The Trends by Driver view is designed to help you understand how the focus of a conversation is changing over time, not just how much coverage there is overall.
Rather than looking at volume in isolation, this view shows how different drivers (e.g. themes, narratives, or issues) compete for attention within the same time period. When the share held by one driver increases or decreases, it signals a shift in what is shaping the conversation — even if total coverage stays flat.
This makes it particularly useful for spotting:
Emerging drivers that are taking up a growing proportion of attention
Established drivers that are losing relevance
Periods where the conversation becomes more concentrated or more fragmented
Using the Velocity View to understand what’s changing
The Velocity View complements Share of Coverage by focusing specifically on change over time.
Velocity highlights:
Which drivers are increasing or decreasing month-to-month
Which drivers are consistently present versus episodic
Where sudden changes suggest a new trigger, event, or narrative shift
This helps distinguish between:
Short-term spikes driven by single stories
Sustained momentum that indicates a structural change in the conversation
Together, Share of Coverage and Velocity allow you to see both where attention sits and how it’s moving.
Accessing the data behind the chart
The tooltips and download options provide transparency and flexibility for deeper analysis.
From the chart you can:
View the underlying article counts and proportions directly in tooltips
Download the data to support external analysis, reporting, or custom Share of Voice calculations
This ensures the visual insight can be backed up with auditable numbers and reused across presentations or reports.

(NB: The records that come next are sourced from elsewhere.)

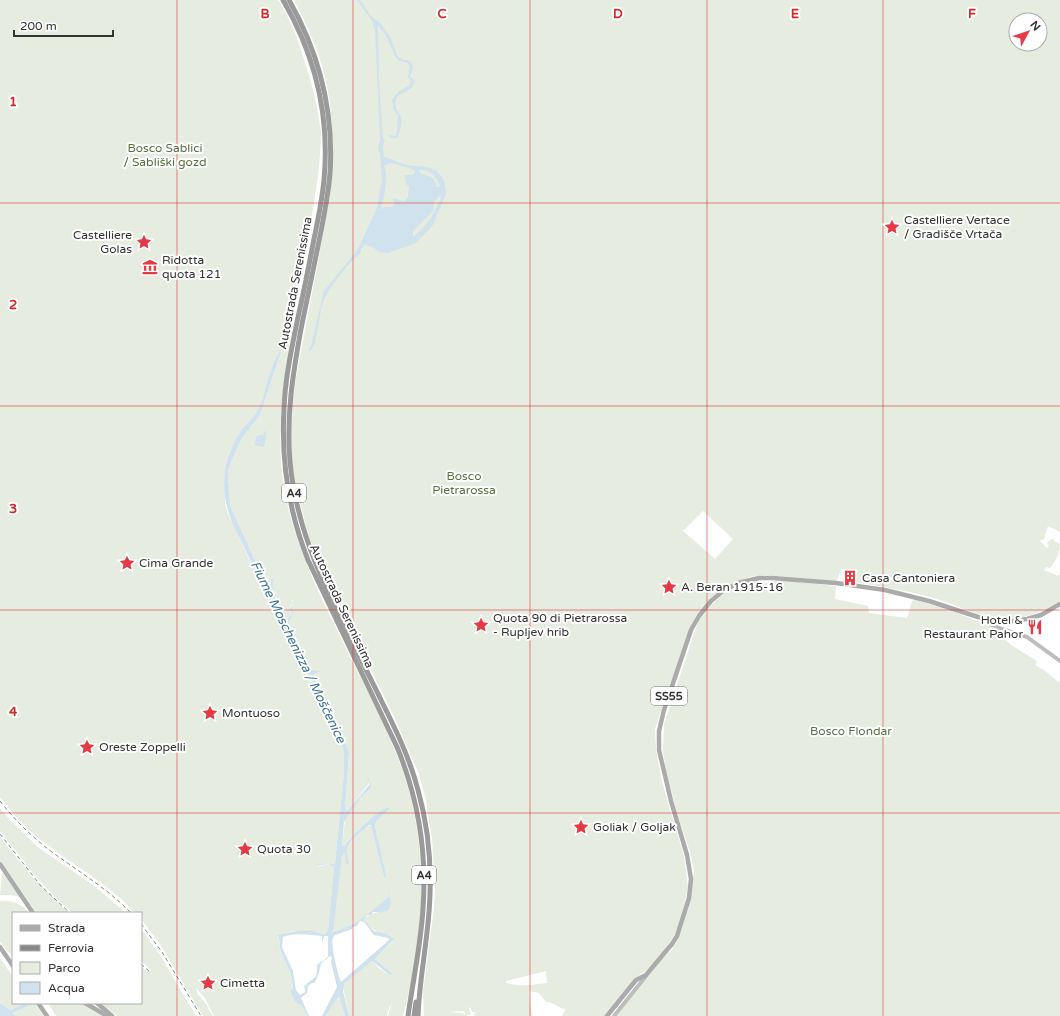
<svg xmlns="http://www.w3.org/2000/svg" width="1060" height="1016" viewBox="0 0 1060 1016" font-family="'Varela Round',sans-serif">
<rect width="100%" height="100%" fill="#fff"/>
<g fill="#e6ecdf" fill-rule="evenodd">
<path d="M 0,0 L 278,0 C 290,18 299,42 305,63 C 311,80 315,97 318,114 C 319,121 321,128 321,135 C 320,176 312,216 304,256 C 299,280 296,305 292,329 C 284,377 277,423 282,472 C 288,530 314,584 340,636 C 362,682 388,727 404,775 C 430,853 424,938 403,1016 L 388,1016 L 392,1003 L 388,1010 L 387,1016 L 349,1016 L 343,987 C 346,979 364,965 372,961 L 379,968 L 391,976 L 392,973 L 375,959 L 393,941 C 383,934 371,930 364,920 C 370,912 377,913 386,911 L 391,899 L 389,891 L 390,896 L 373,911 L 360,920 L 342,930 L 333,933 L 332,931 L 342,855 L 344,853 L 349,862 C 348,858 346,853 347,849 C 350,840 362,830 370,825 L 374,831 L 384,877 L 387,878 L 375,826 L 376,822 L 389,808 L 388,807 C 375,813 354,833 345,845 L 342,846 L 345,820 L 360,798 L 370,789 L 370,782 L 348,810 L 347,811 L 345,810 L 349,753 L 342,733 L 315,679 L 314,675 L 318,671 L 312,670 L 303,658 L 289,627 L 289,622 L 294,613 L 292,608 L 294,605 L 294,601 L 292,599 L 293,603 L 290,608 L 293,614 L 287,621 L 284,619 L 272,595 L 274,578 L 271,579 L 270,588 L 268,588 L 237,521 L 230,505 L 228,472 L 232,460 L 242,438 L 260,415 L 282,349 L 277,355 L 260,408 L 252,421 L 239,434 L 229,453 L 225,503 L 228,514 L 248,557 L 283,627 L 315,687 L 342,743 L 344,756 L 344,774 L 335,863 L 334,864 C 328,863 321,863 316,867 L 328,864 L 334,867 L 328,930 L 327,933 L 322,934 L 314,931 L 293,931 L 278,935 L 280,949 L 291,975 L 293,988 L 290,991 L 295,1002 L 302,1006 L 307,1016 L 214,1016 L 205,998 L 196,988 L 198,994 L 210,1009 L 207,1007 L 213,1016 L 203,1016 L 158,941 L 141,919 L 141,913 L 135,913 C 112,886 76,867 48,845 C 29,832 14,815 0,797 Z"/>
<path d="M 294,0 L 1060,0 L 1060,532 L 1048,526 L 1044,539 L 1040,541 L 1047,548 L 1049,546 L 1047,543 L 1053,538 L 1054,541 L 1060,544 C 1060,554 1056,560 1050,568 L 1046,567 L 1044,570 L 1058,576 L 1060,573 L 1060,602 C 1031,618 1010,623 978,614 C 964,610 951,603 937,599 C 911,591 883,587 856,582 L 857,571 L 841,569 L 837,580 L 835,581 L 766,575 L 753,576 L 730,584 L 719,591 L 708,601 L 696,616 L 678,667 L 670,684 L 655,729 L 656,749 L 662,782 L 684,856 L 688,888 L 684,905 L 676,932 L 666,948 L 648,969 L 635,978 L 605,1016 L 562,1016 L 565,1010 L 550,1002 L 546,1002 L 539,993 L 529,991 L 532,1016 L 474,1016 L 475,1012 L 472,1012 L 470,1007 L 469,1008 L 471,1014 L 469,1015 L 466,1015 L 464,1011 L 449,1012 L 462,1013 L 468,1016 L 424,1016 L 423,992 L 434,908 L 435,885 L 432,838 L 427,810 L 427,804 L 419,774 L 395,719 L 333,592 L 310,540 L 296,488 L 293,467 L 291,435 L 293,404 L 296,378 L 327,214 C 335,162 336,107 319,56 C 312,37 304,18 294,0 ZM 1016,20 L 1040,20 L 1040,44 L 1016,44 ZM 703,511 L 733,539 L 715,559 L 682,530 L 684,530 ZM 546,971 L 547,983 C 532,985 520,987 506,983 L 506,981 Z"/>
<path d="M 780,580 L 836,586 L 835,599 L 868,606 L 869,613 L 907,618 L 912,601 L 915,600 C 943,607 968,617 995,628 L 995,631 L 1011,645 L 1037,661 L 1035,665 L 1044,670 L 1057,681 L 1060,682 L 1060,1016 L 616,1016 L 658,963 L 673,949 L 673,947 L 677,941 L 682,929 L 689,904 L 694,871 L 690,852 L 677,813 L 666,771 L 663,750 L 664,724 L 698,622 C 708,608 722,591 740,586 C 743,585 745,585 749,585 C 759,585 770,582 780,580 Z"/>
<polygon points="0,808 10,820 39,848 93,885 126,913 73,913 58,900 36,877 0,831"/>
<polygon points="0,837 33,878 69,913 36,913 0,860"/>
<polygon points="2,873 3,873 20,897 11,895 0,895"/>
<path d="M 0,901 C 11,900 22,904 29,913 L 13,913 L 13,955 L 7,951 L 0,941 Z"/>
<polygon points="141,929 160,955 196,1016 117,1016 100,1003 141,1003 141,966 149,973 151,970 141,961"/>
<polygon points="0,958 13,977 13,1003 34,1003 44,1016 16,1016 12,1013 28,1006 27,1003 10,1010 0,1003"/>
<polygon points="339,995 345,1016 326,1016 336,998"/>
<polygon points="48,1003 80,1003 102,1016 56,1016"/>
</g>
<g fill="#cfe2ee" fill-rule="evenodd">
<path d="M 357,0 L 360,0 L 370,15 L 381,24 L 390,37 L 398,57 L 404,60 L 407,60 L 411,62 L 413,67 L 410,76 L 414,80 C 413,94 400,89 396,100 C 393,108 399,111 401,117 C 402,123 400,131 398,137 L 397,138 L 390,138 L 389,135 L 396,136 L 397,133 L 398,115 L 394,110 L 392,100 L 399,91 L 410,85 L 411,81 L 408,77 L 410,66 L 408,63 L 400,61 L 396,58 L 385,34 L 378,26 L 379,81 L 383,138 L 385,140 L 383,146 L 384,157 C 392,159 399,163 407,165 C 421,168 435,163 443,179 C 445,184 446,189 446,194 L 433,225 L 416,243 L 388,253 L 379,252 L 373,247 L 365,245 L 361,249 L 361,253 C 348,262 327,290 322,305 C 319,318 318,332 314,345 L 311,350 L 308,351 L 311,346 L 324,291 L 358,249 L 377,208 L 382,179 L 380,153 L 378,150 L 380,138 L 375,31 L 372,21 ZM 390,163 L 410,168 L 415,171 L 415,173 L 413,175 L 405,175 L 406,184 L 409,187 L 408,197 L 405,201 L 402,201 L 393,198 L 393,201 L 394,203 L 392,207 L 384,207 L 382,209 L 381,208 C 384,199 389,174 384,166 ZM 420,170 C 433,170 435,176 440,186 L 439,187 L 437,187 C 434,176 430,177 420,173 L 419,171 ZM 439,196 L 441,196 L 441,198 C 434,213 428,226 414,236 L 413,236 L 413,232 L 417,227 L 434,210 L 433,203 Z"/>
<path d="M 282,349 L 260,415 L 242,438 L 232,460 L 228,472 L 230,505 L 237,521 L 268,588 L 271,588 L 271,579 L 274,578 L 272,595 L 284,619 L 287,621 L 289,617 L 293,614 L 290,609 L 293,604 L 293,598 L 294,604 L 292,608 L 294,613 L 289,622 L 289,627 L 303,658 L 312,670 L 319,671 L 314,675 L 315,679 L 342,733 L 349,753 L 345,810 L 347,811 L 348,810 L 369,785 L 370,782 L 367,778 L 368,777 L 371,783 L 370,789 L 360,798 L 344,822 L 342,846 L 345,845 C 354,834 375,812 388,807 L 390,808 L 376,822 L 375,826 L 387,878 L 384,877 L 371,825 L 369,825 C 362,831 349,840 347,849 C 346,854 349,860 349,865 L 346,863 L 345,854 L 344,853 L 342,856 L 333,932 C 355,927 373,910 390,896 L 387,885 C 390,892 395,909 384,912 C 380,913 377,912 373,912 L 371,915 L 367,915 L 364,920 L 374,931 L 386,934 L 394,939 L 375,959 L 392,973 L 391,976 L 372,961 L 344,984 L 343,991 L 349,1016 L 345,1016 L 339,996 L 334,1002 L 326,1016 L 322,1016 L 337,987 L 331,962 L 332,958 L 331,956 L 328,957 L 328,936 L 324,936 L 322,943 L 322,936 C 310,935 295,932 283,937 L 282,947 L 293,971 L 296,990 L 300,995 L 305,992 L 305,989 L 304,987 C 314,975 317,982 317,965 L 323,960 C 319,966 320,976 314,983 L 312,983 L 308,986 L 307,993 L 301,998 L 309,1016 L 307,1016 L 302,1006 L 295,1002 L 290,991 L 293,988 L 291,975 L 280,949 L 279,938 L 278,936 L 278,935 C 290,931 302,930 314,931 C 317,932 321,934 323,934 C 326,934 327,932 328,930 L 334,867 L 328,864 L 314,866 C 320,863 327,863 334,864 L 335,863 L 344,773 L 344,756 L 342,743 L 315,687 L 283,627 L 233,525 C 220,495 221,462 239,434 C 244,425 253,420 258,410 C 262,403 264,395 266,387 C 269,376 273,366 277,355 ZM 360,921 L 364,922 L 374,935 L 388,938 L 389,940 L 341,982 C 338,975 329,941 334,936 C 335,935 349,930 352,929 L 353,927 L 357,926 Z"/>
<polygon points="266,430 265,445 263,447 255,445 256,437 260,435 263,435"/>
<polygon points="0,1003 10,1010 26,1003 28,1006 12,1013 16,1016 0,1016"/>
</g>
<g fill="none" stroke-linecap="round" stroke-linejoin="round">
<polyline stroke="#cfe2ee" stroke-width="1" points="323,962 328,957"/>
<g stroke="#bdbdbd" stroke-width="4">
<polyline points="985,619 992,625 1005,630 1027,637 1060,661"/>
<polyline points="614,1016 646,976"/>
</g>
<g stroke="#ababab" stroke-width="4.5">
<polyline points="0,864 33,913"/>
<polyline points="0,947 13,966"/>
<polyline points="38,1003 47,1016"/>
<polyline points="85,1003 107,1016"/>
<polyline points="97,1003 112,1016"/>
<polyline points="607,1016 636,980 646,975 672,944 677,936 689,898 691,879 687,855 671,801 659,750 659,731 664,710 691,630 699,616 711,601 723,591 738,583 759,578 772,578 836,583 885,590 929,601 978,617 993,620 1013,621 1027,619 1041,615 1060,604"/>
</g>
<g stroke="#9a9a9a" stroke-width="5">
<path d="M 283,0 C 315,55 330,116 324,180 C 322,200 318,220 314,239 C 309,265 304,291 298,317 C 292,347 285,378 284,409 C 281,461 289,512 308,560 L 397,747 C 418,798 427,853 423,908 C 421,944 413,980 408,1016"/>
<path d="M 289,0 C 319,53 334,112 330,173 C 328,198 323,222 318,246 C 312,274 307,301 301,329 C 293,373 286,416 290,461 C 297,547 345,625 382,702 C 396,730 410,759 418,790 C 431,836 433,884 427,932 C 424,960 419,988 418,1016"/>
<polyline points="414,1016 416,1002"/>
</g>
<g stroke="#888" stroke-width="1" stroke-dasharray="4 3" stroke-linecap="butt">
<path d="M 0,801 C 14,819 30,835 48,849 C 76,870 107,888 131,913"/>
<polyline points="0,834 41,886 70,913"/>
<polyline points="141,924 162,952 201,1016"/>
<polyline points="141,964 150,972"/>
</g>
</g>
<path fill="none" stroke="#d62828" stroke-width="1" stroke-opacity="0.55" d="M 177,0 L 177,1016M 353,0 L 353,1016M 530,0 L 530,1016M 707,0 L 707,1016M 883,0 L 883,1016M 0,203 L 1060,203M 0,406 L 1060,406M 0,610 L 1060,610M 0,813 L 1060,813"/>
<defs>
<symbol id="sight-bare" viewBox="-9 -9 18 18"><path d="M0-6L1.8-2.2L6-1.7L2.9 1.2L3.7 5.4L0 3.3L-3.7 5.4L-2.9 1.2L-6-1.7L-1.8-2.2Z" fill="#e63946" stroke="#fff" stroke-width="2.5" paint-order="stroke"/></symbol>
<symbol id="museum-bare" viewBox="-9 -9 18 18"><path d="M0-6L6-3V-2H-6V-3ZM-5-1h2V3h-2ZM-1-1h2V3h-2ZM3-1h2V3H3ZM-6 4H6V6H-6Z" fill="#e63946" stroke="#fff" stroke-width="2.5" paint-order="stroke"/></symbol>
<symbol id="building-bare" viewBox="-9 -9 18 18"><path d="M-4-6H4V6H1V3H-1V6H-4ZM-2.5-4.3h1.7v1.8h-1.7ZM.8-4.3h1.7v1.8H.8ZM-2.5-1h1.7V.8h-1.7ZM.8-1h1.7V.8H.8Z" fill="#e63946" stroke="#fff" stroke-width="2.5" paint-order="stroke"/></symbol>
<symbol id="restaurant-bare" viewBox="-9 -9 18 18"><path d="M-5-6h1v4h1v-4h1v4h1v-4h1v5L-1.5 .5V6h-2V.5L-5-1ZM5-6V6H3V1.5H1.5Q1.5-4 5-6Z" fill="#e63946" stroke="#fff" stroke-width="2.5" paint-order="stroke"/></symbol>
</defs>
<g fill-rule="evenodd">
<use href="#sight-bare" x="881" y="216" width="22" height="22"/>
<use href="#sight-bare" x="133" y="231" width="22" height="22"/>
<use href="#museum-bare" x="139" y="256" width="22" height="22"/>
<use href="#sight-bare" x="116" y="552" width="22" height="22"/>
<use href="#building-bare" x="839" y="567" width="22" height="22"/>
<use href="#sight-bare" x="658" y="576" width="22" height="22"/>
<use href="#sight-bare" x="470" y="614" width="22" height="22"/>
<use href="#restaurant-bare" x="1024" y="616" width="22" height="22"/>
<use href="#sight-bare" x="199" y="702" width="22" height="22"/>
<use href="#sight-bare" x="76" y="736" width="22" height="22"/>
<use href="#sight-bare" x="570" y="816" width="22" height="22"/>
<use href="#sight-bare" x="234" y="838" width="22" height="22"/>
<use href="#sight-bare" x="197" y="972" width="22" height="22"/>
</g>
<g text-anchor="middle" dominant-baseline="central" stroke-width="4" stroke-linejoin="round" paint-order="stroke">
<g fill="#fff" stroke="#707070" stroke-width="1">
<rect x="282" y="484" width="24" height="18" rx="3"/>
<rect x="651" y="687" width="36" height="18" rx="3"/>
<rect x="412" y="866" width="24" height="18" rx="3"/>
</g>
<g font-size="11" font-weight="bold" fill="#333">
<text x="294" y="493">A4</text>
<text x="669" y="696">SS55</text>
<text x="424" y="875">A4</text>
</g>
<g font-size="12" fill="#56703f" stroke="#fff">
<text x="165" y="148">Bosco Sablici<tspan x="165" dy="14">/ Sabliški gozd</tspan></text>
<text x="464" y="476">Bosco<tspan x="464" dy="14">Pietrarossa</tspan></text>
<text x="851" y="731">Bosco Flondar</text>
</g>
<g font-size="12" fill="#333" stroke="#fff" text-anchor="start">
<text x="904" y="220">Castelliere Vertace<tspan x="904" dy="14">/ Gradišče Vrtača</tspan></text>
<text x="132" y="235" text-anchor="end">Castelliere<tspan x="132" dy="14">Golas</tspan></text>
<text x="162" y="260">Ridotta<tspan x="162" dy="14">quota 121</tspan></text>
<text x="139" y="563">Cima Grande</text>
<text x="862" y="578">Casa Cantoniera</text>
<text x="681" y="587">A. Beran 1915-16</text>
<text x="493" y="618">Quota 90 di Pietrarossa<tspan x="493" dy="14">- Rupljev hrib</tspan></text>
<text x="1023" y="620" text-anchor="end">Hotel &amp;<tspan x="1023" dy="14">Restaurant Pahor</tspan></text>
<text x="222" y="713">Montuoso</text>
<text x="99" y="747">Oreste Zoppelli</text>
<text x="593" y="827">Goliak / Goljak</text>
<text x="257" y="849">Quota 30</text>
<text x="220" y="983">Cimetta</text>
</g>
<g font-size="12" fill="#333" stroke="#fff">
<text transform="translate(295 283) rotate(-79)">Autostrada Serenissima</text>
<text transform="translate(342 606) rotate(65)">Autostrada Serenissima</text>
</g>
<g font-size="13" font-style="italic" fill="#3f7597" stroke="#fff">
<text transform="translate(298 652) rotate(64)">Fiume Moschenizza / Moščenice</text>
</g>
</g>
<g font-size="13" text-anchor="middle" font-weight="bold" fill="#d62828" stroke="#fff" stroke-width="4" stroke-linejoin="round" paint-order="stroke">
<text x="265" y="18">B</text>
<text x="442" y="18">C</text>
<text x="618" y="18">D</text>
<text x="795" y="18">E</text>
<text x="972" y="18">F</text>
<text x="13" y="106">1</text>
<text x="13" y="309">2</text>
<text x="13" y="513">3</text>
<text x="13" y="716">4</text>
</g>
<rect x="12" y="912" width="130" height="92" fill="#ffffff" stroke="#adadad"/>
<rect x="20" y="925" width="20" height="6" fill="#ababab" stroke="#adadad"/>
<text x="48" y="932" font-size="12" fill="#333333">Strada</text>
<rect x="20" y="945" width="20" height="6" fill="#888888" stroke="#adadad"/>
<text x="48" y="952" font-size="12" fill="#333333">Ferrovia</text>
<rect x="20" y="962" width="20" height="12" fill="#e6ecdf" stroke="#adadad"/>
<text x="48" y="972" font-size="12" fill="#333333">Parco</text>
<rect x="20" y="982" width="20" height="12" fill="#cfe2ee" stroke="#adadad"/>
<text x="48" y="992" font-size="12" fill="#333333">Acqua</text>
<g transform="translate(1028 32) rotate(50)"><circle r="19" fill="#ffffff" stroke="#adadad"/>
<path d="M0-3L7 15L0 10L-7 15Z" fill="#e63946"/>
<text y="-6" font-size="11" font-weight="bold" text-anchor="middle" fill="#333333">N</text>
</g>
<path d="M14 30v6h99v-6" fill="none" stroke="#333333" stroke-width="2"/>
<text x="20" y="30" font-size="12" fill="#333333" stroke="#ffffff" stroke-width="3" paint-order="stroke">200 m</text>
</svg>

Drilling into drivers and months for detail
Clicking into a specific month or driver allows you to move from high-level trends to detailed understanding.
This interaction reveals:
The topic breakdown that makes up each driver
The specific news headlines contributing to the shift
The stories or narratives responsible for increases or declines
This drill-down is key to answering why a driver changed — whether due to policy announcements, corporate activity, media investigations, or broader societal events.